# Exercise requirements
Work through the listing below, copying each line that carries the word "thumb".

# Listed entries

====================

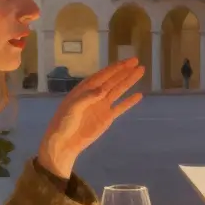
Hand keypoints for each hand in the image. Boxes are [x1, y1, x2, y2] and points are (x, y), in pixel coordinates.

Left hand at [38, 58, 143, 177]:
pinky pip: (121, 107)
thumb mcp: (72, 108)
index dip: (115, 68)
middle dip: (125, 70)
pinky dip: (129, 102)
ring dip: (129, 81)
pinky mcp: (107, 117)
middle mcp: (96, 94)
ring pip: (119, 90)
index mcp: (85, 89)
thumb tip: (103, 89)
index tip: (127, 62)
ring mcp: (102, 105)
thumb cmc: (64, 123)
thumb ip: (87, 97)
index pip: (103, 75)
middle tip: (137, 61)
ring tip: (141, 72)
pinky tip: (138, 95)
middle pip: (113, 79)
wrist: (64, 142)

====================

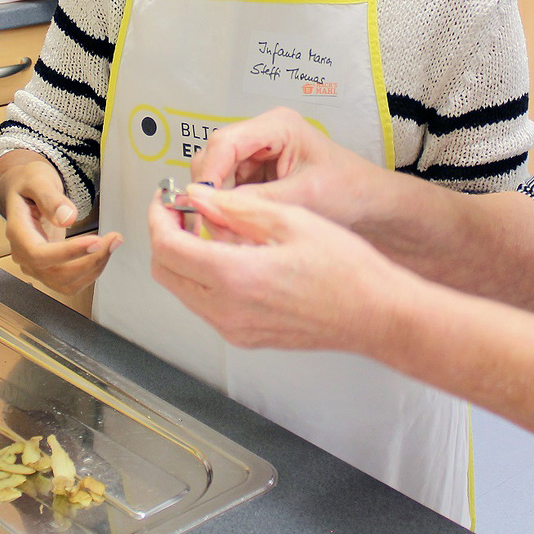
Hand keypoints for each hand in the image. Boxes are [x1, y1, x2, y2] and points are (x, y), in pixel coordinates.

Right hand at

====================

# Reply to the task
thumb mcp: (72, 108)
thumb tip: (103, 89)
thumb cmc: (64, 123)
thumb ip: (87, 97)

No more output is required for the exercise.